The exaggerated one-sidedness of the doctrine that art may have no ulterior motive, religious, political, social, or moral, hardly survived the turn of the century, though an echo of the implied emphasis may be seen in the extreme version of the 'Formalist' doctrine advocated by Clive Bell, who maintained that the values of visual art reside solely in its formal qualities to the exclusion of subject or representation. But the more moderate form of the doctrine, in which it is held that aesthetic standards are autonomous, and that the creation and appreciation of beautiful art are 'self-rewarding' activities, has become an integral part of 20th cent. aesthetic outlook. [Chilvers, Ian, Harold Osborne, and Dennis Farr, eds.

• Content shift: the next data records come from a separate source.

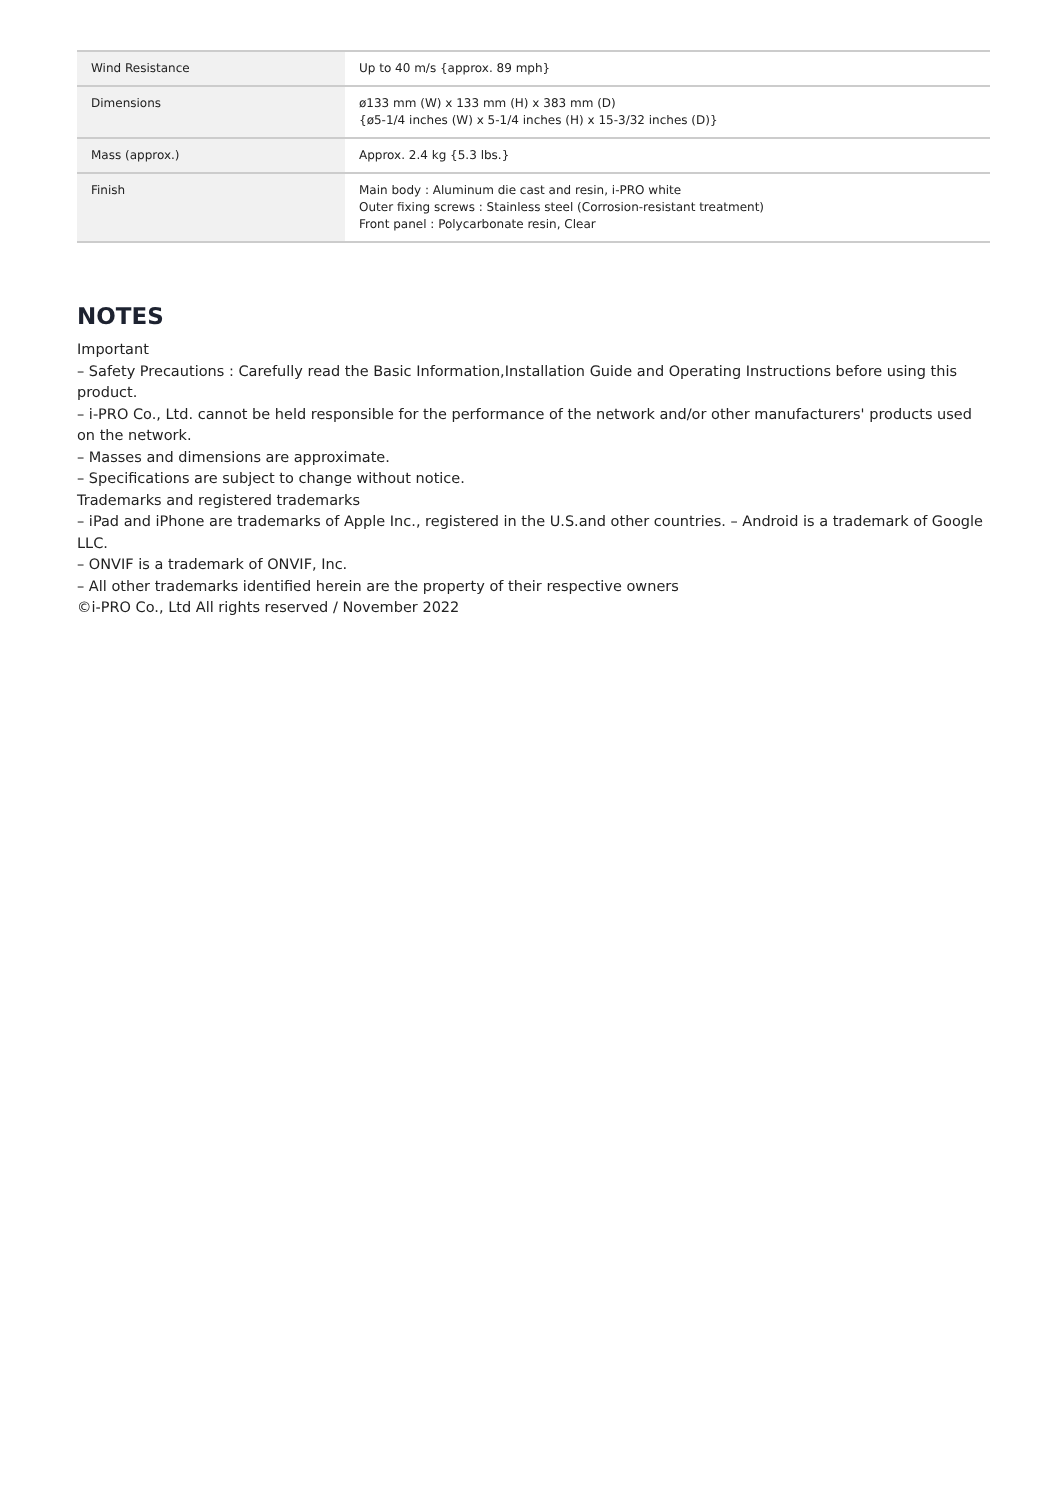| Wind Resistance | Up to 40 m/s {approx. 89 mph} |
| Dimensions | ø133 mm (W) x 133 mm (H) x 383 mm (D) {ø5-1/4 inches (W) x 5-1/4 inches (H) x 15-3/32 inches (D)} |
| Mass (approx.) | Approx. 2.4 kg {5.3 lbs.} |
| Finish | Main body : Aluminum die cast and resin, i-PRO white Outer fixing screws : Stainless steel (Corrosion-resistant treatment) Front panel : Polycarbonate resin, Clear |
NOTES
Important
– Safety Precautions : Carefully read the Basic Information,Installation Guide and Operating Instructions before using this product.
– i-PRO Co., Ltd. cannot be held responsible for the performance of the network and/or other manufacturers' products used on the network.
– Masses and dimensions are approximate.
– Specifications are subject to change without notice.
Trademarks and registered trademarks
– iPad and iPhone are trademarks of Apple Inc., registered in the U.S.and other countries. – Android is a trademark of Google LLC.
– ONVIF is a trademark of ONVIF, Inc.
– All other trademarks identified herein are the property of their respective owners
©i-PRO Co., Ltd All rights reserved / November 2022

Oxford Dictionary Of Art. Oxford, New York: Oxford University Press, 1988.]
R E F E R E N C E S
Aesthetics 1. Philos. the study of the qualties perceived in works of art, with a view to the abstraction of principles. 2. the study of the mind and emotions in relation to the sense of beauty. Also, esthetics.

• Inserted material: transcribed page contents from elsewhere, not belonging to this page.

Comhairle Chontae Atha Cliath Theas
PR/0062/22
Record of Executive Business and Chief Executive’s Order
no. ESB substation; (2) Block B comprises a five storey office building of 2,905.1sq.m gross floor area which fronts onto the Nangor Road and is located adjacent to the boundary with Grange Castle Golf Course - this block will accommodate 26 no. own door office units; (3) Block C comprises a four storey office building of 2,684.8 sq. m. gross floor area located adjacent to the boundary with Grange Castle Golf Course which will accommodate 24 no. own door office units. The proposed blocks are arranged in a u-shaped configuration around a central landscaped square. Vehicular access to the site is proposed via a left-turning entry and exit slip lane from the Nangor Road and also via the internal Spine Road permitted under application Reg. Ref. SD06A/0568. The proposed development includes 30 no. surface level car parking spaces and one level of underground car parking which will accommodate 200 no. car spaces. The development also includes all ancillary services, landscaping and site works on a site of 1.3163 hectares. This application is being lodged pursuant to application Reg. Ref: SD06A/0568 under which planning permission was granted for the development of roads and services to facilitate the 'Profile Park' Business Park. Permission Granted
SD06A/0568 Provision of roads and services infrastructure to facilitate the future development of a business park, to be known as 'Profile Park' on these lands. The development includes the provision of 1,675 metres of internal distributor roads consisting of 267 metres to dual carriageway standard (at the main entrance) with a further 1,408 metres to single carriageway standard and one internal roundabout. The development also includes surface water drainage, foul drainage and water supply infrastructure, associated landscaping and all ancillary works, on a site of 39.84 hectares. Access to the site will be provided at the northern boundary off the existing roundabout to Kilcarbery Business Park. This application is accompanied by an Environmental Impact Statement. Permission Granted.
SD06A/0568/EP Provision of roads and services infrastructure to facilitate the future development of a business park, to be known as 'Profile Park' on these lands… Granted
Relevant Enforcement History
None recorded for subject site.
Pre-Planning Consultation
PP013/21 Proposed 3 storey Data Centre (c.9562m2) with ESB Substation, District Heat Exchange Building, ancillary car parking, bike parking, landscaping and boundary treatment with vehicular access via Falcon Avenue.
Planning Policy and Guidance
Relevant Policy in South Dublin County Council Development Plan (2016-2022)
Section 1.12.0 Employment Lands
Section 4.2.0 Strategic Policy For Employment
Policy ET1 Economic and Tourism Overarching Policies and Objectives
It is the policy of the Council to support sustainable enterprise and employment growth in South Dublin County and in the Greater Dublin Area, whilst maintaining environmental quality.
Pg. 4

Aesthetic 1. pertaining to a sense of the beautiful or to aesthetics. 2. having a sense of the beautiful or characterized by a love of beauty. 3. pertaining to, involving, or concerned with pure emotion and sensation as opposed to pure intellectuality. -n. 4. aesthetics. 5. a theory or idea of what is aesthetically valid. Also esthetic. [< NL aesthetic(us) < GK aisthétés = aisthé- (var. s. of aisthánesthai to perceive) + -tés agent suffix]
[Urdang, Laurence, ed. Random House Dictionary of The English Language. New York: Random House, 1968.]